::: GIVEN MATERIAL :::
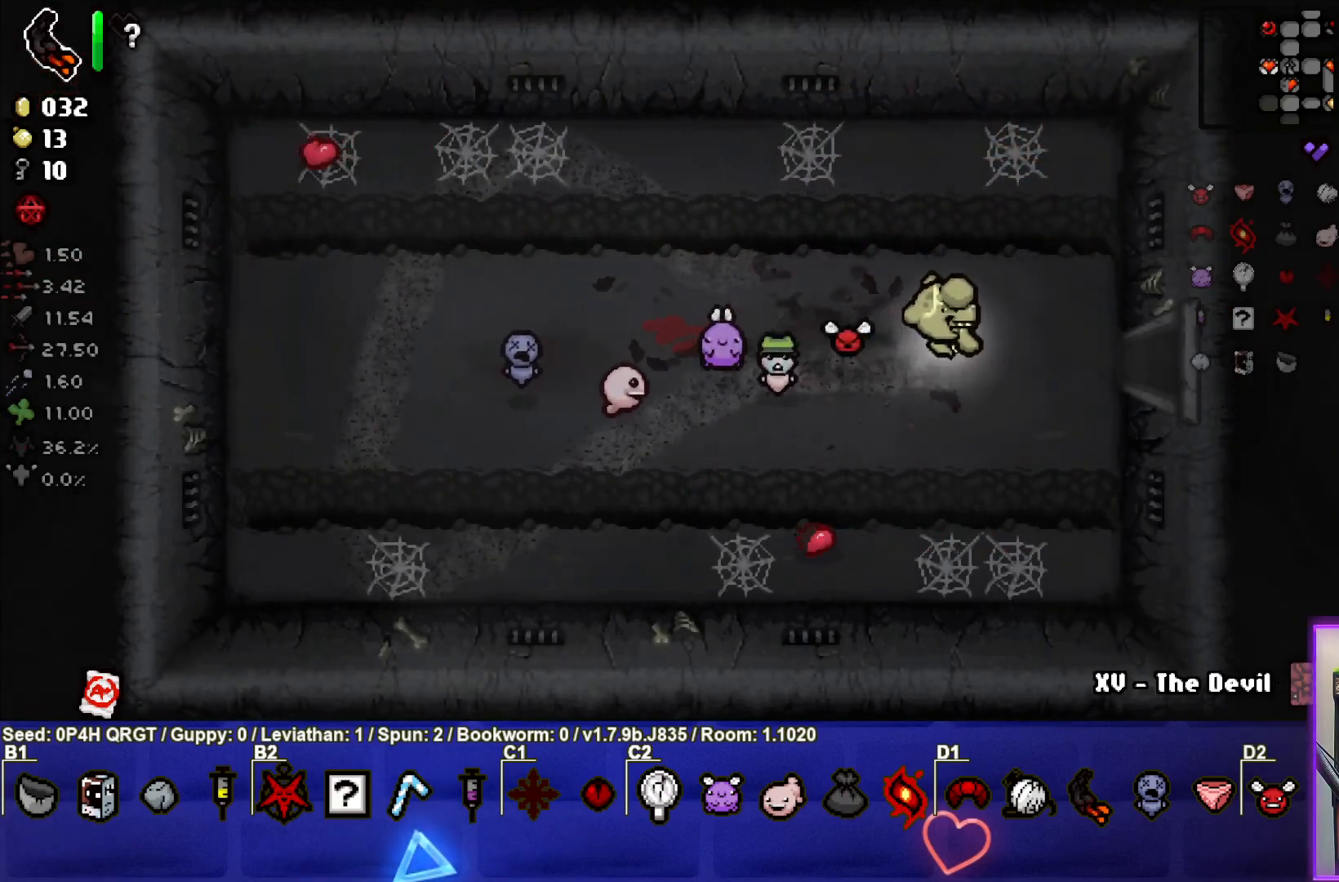
{"buttons": [], "left_stick": "center", "right_stick": "center", "events": [[450, "left_stick", "center"]]}
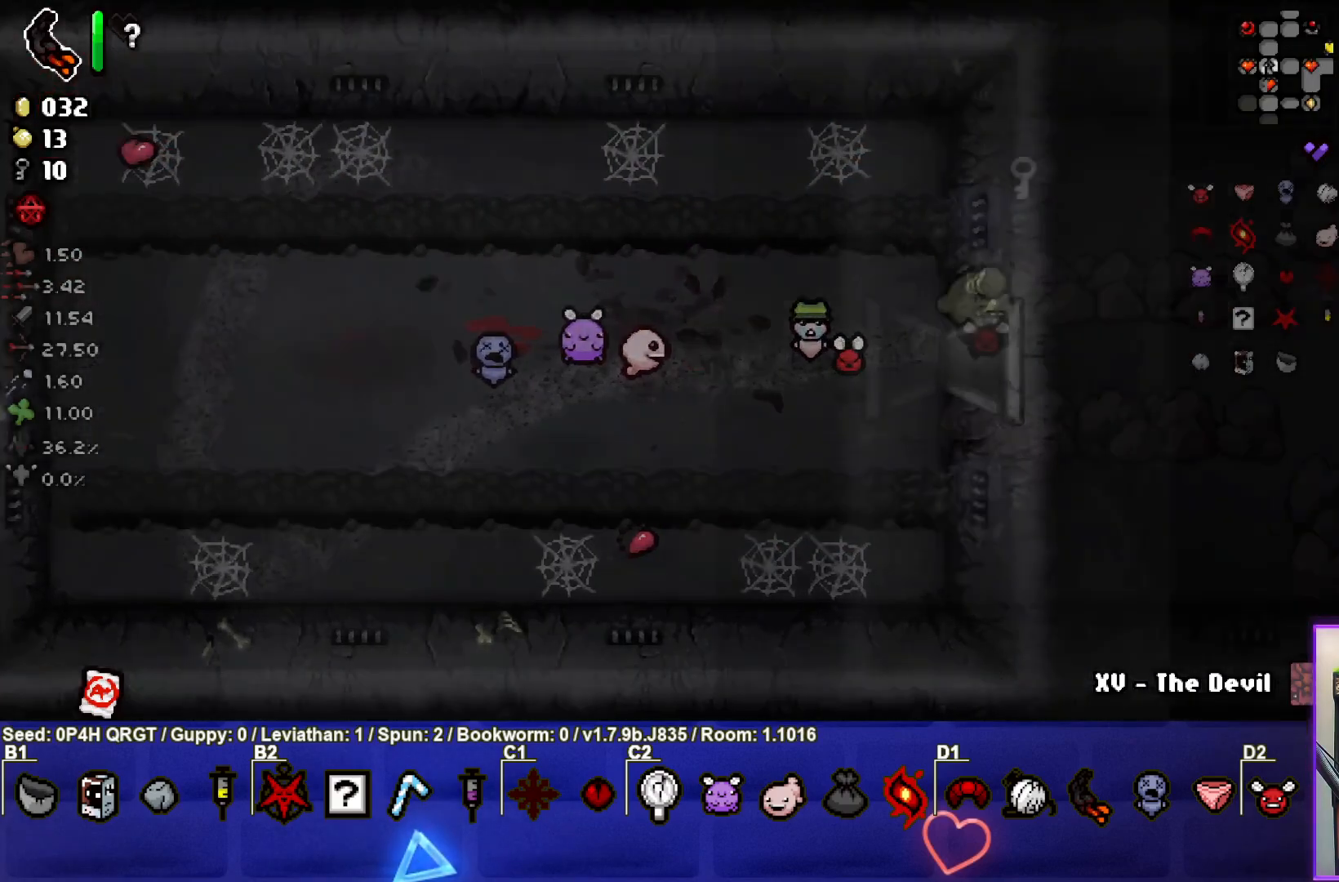
{"buttons": [], "left_stick": "right", "right_stick": "center", "events": [[317, "left_stick", "right"]]}
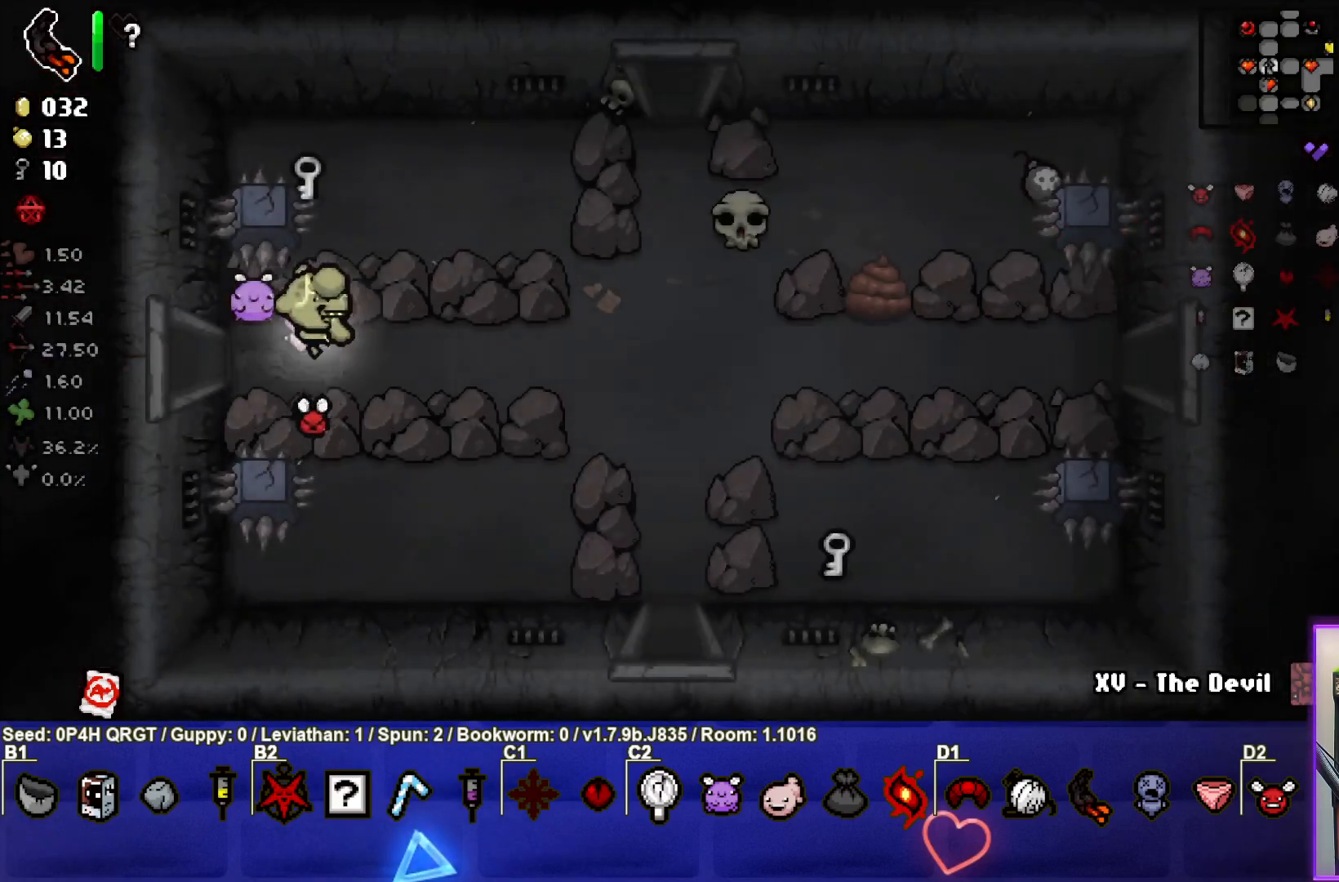
{"buttons": [], "left_stick": "right", "right_stick": "center", "events": []}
:::
TASK TO COMPLETE: All text in the material above must be written out exactly; the images are to be skipped.

EXERCISE ANSWER:
{"buttons": [], "left_stick": "center", "right_stick": "center", "events": [[450, "left_stick", "center"]]}
{"buttons": [], "left_stick": "right", "right_stick": "center", "events": [[317, "left_stick", "right"]]}
{"buttons": [], "left_stick": "right", "right_stick": "center", "events": []}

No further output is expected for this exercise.